One thing Halloween communicates to us is the pervasive power of consumerism in our culture. Consumerism is a posture in which we draw meaning and identity from those things we consume, usually through our purchasing habits. We feel we must buy or otherwise consume things in order to be happy or to define who we are. We see this reality all around us, and it is often how we celebrate holidays, including Halloween.

Am I saying it is evil to get candy? Certainly not! I love (and I mean love) Reese's Peanut Butter cups, and cannot imagine the kingdom of God without them; but I am saying Halloween can contribute to a powerful cultural message that says our existence should be all about getting as much as we can for the sole purpose of our own fulfillment. Sometimes Halloween devolves into getting, getting, getting, following after our culture.

Maybe Halloween is a chance for us to bring up for discussion and evaluation this important cultural message of consumerism. Maybe this is a chance for us to talk with our youth about where we find meaning and how we define ourselves. Maybe Halloween is a chance for us to share! In or family, we let our kids choose their favorite 10 or so candies from the night, then we do something else with the rest—give it away, hand out to strangers, make an anonymous candy bowl at work or school. It's a chance for us to be creative and excited about giving rather than receiving.

Third, we can use Halloween as a springboard for God's redemptive purposes. How on earth could Halloween be an opportunity to be God's people in the world? Let me answer that question with another question.

How many times during the year do you engage with your neighbors, particularly those you do not yet know? In many people's experience, Halloween is one of the few instances they meet new people in their neighborhood. What if we were intentional about that? We could use Halloween as a chance to get to know our neighbors, to begin relationships in which we can be neighbors. Jesus tells us in Matthew 22:37-40 the second greatest law, after loving God with all that we are, is to love our neighbor as we love ourselves. In Luke 10:29-37, Jesus tells the expert in the law he is not only to know he is supposed to love his neighbor as himself, but, after telling the parable of the Good Samaritan, he is to "go and do likewise."

We are called to love our neighbor and not just wait for them to love us; we are called to shower kindness on the outsider even when we may think they have not earned it; and we are called to initiate relationship with the stranger just as the Samaritan did.
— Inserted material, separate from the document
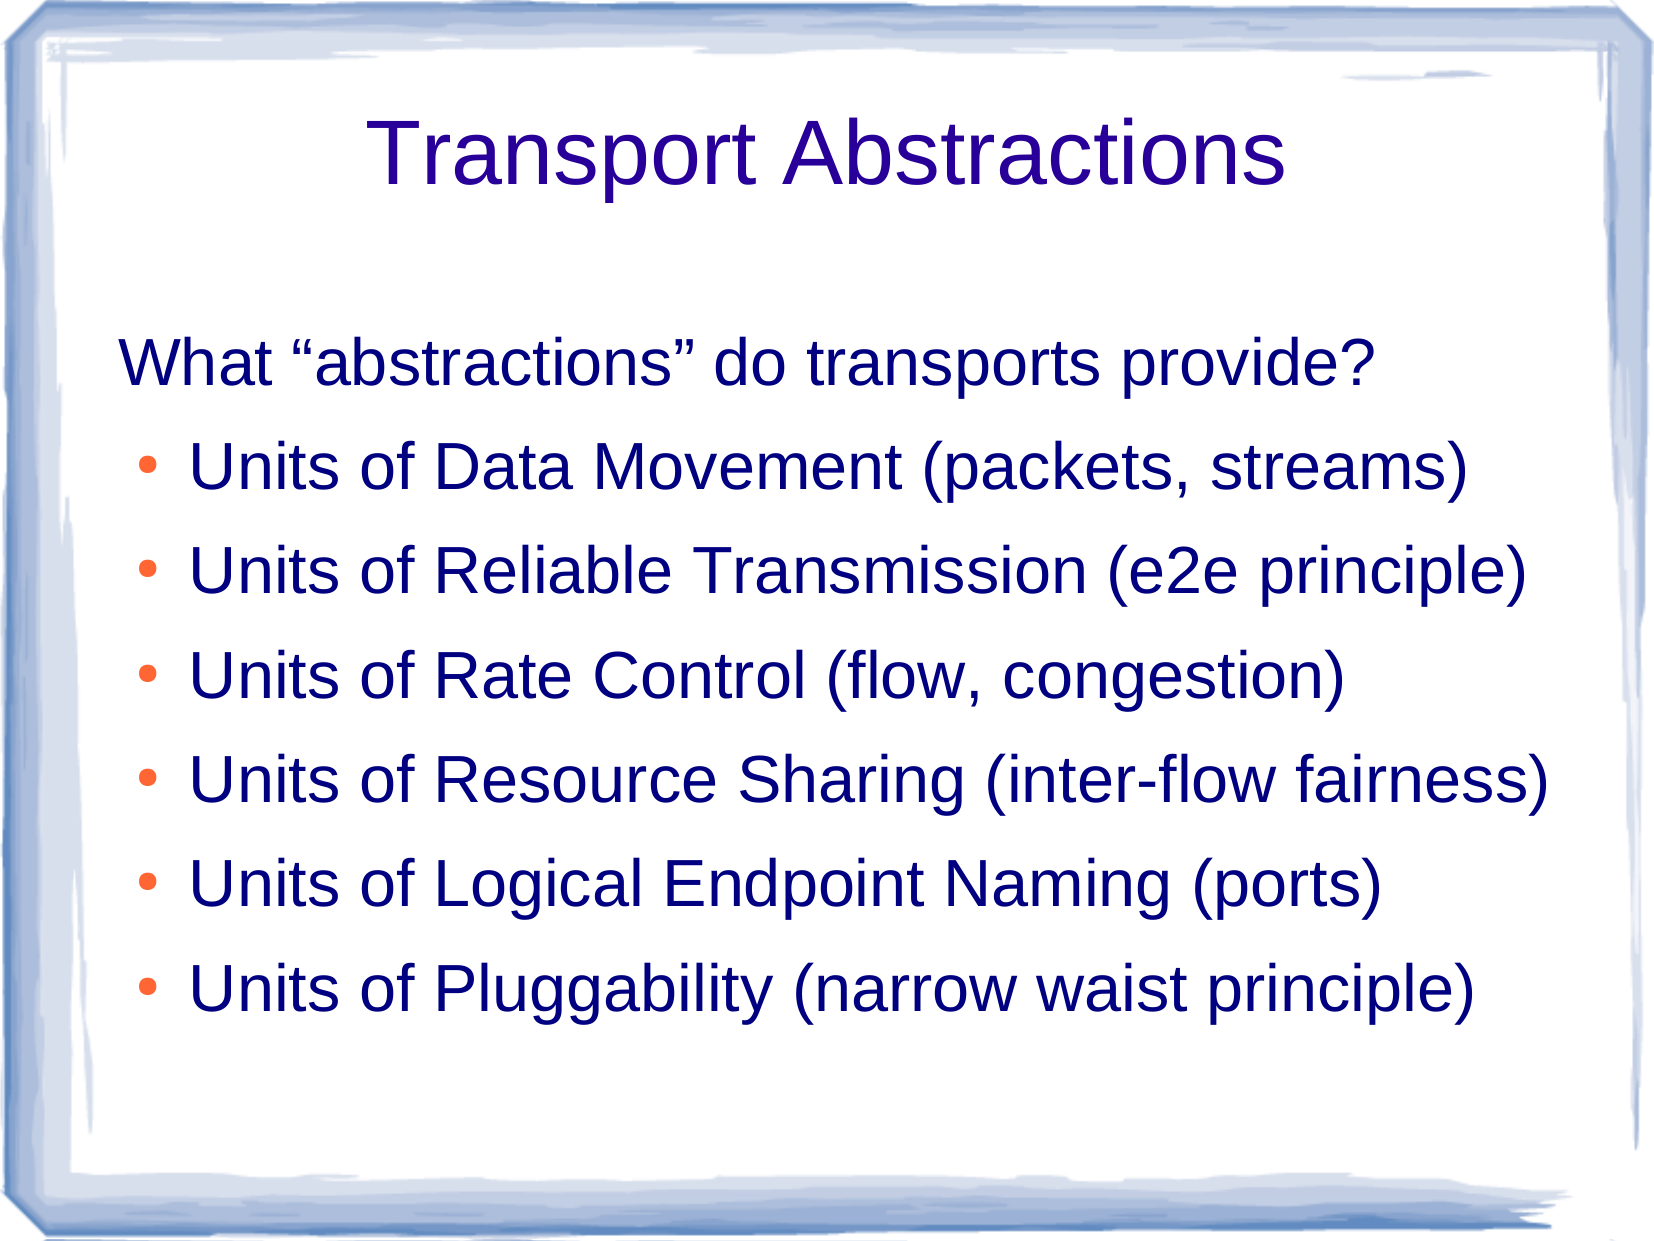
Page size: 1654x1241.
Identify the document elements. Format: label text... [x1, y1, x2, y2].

title Transport Abstractions [82, 49, 1571, 257]
picture [0, 0, 1654, 1241]
list What “abstractions” do transports provide? Units of Data Movement (packets, streams) Units of Reliable Transmission (e2e principle) Units of Rate Control (flow, congestion) Units of Resource Sharing (inter-flow fairness) Units of Logical Endpoint Naming (ports) Units of Pluggability (narrow waist principle) [118, 324, 1571, 1024]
Halloween is a unique opportunity to do that. As they go door to door, our students could be sure not only to say, "Trick or treat!" and "Thank you," but also to find out something about those who live around us. Halloween could go from being a fun night when we get candy to being a platform for the movement of God's Spirit, when we have the chance to offer a smile, a kind word, a connection, a chance to extend God's love to those around us who (as do we) so need it. How exciting for our students to understand they are mediators of God's redemptive work!

So maybe Halloween is not as benign as we might think. Maybe it is a chance to learn about the culture around us and how that culture interacts with what we believe. Maybe it is a chance to reflect on the often hidden messages of our culture so we can evaluate them against the backdrop of our faith. Maybe it is a chance for us to love our neighbor and be a mediator of God's Spirit as we go into the world to be disciples on Halloween as much as any other night.